The sacred liturgy needs our humility: "Humbly we beseech Thee." The humility is the true measure of the liturgy and consequently of ourselves, because we are creatures and in need of everything. Thus understood humility is truth. Is not the true adoration that one made in spirit and truth? It is to the truth that the intellect tends. The disobedience to the rules of the liturgy is immoral, because it attaches itself to the attempt of the dominant culture without rules and fixed points, which is also at the root of the collapse of public and private morality.
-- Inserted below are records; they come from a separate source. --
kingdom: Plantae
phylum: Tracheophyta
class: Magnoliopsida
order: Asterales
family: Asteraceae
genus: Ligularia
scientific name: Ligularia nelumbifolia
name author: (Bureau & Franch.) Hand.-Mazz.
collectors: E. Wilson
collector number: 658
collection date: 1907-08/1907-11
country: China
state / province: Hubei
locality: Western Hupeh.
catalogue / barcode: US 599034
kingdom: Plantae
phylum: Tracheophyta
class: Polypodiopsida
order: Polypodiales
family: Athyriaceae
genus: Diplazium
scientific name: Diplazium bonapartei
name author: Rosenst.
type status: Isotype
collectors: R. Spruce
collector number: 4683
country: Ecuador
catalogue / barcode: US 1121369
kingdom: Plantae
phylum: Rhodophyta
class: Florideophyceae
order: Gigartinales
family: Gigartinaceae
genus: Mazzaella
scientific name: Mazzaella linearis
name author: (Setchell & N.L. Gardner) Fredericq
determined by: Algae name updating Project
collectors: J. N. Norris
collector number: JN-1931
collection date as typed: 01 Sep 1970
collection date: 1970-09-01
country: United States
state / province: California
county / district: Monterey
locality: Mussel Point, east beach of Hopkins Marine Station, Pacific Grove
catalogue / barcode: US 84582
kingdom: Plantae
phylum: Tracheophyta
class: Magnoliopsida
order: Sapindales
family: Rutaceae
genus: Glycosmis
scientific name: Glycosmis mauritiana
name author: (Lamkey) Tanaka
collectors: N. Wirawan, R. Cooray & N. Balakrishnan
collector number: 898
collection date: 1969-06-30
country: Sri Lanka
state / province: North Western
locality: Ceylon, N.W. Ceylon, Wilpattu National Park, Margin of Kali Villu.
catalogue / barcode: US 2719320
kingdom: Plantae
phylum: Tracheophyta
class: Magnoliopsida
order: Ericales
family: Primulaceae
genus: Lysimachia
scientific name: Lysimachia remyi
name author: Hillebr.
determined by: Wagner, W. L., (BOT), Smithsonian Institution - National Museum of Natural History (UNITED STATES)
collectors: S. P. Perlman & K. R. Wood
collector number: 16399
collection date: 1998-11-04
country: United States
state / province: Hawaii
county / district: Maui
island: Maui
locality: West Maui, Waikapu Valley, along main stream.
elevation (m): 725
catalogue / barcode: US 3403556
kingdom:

It is therefore urgent to continue the path of liturgical reform by restoring the sacred to the cult, that is to the relationship with the transcendent God who became incarnate. In fact, the revelation has become liturgy, as the Pope wrote in Jesus of Nazareth. Therefore, the liturgy must imitate that one of the Apocalypse, descending from heaven to earth - this is the greatness of Dionysius - it cannot be a "do-it-yourself liturgy." If the liturgy were not sacred, if the cult were not divine, it would serve for nothing but to represent itself, and above all it would not save man and the world, would not transform it into holiness. Pseudo-Dionysius, an exponent of "negative theology", is recalling that the liturgy can not say and explain everything, because of God not everything can be known, but only what Jesus Christ has revealed and the Church proposes to believe. That is why the liturgy is also apophatic: "We can more easily say what God is not, than express what He really is - said the Pope - ... And although Dionysius shows us, following Proclus, the harmony of the celestial choirs, in such a way that it seems that all depend on each other, it remains true that our path toward God remains very far from Him; Pseudo-Dionysius shows that in the end, the road to God is God Himself, who makes himself close to us in Jesus Christ. In this way, a great and mysterious theology is also made very concrete, both in the interpretation of the liturgy and in the reflection on Jesus Christ." Kneeling down becomes the most eloquent expression of the creature before the present mystery. And for that reason obedience to the sacred liturgy is the measure of our humility. Of all this the priest is minister, servant and not master It becomes clear how ignorant the attempt is to accuse the Tridentine liturgy of being Dionysian: whereas just the comparative studies show how close it is to the Byzantine. Therefore, we must be grateful to the Holy Father that also with his catechesis he helps to rediscover ecumenically the influence that Dionisian theology had on the medieval, mystical and liturgical theology of the East and the West.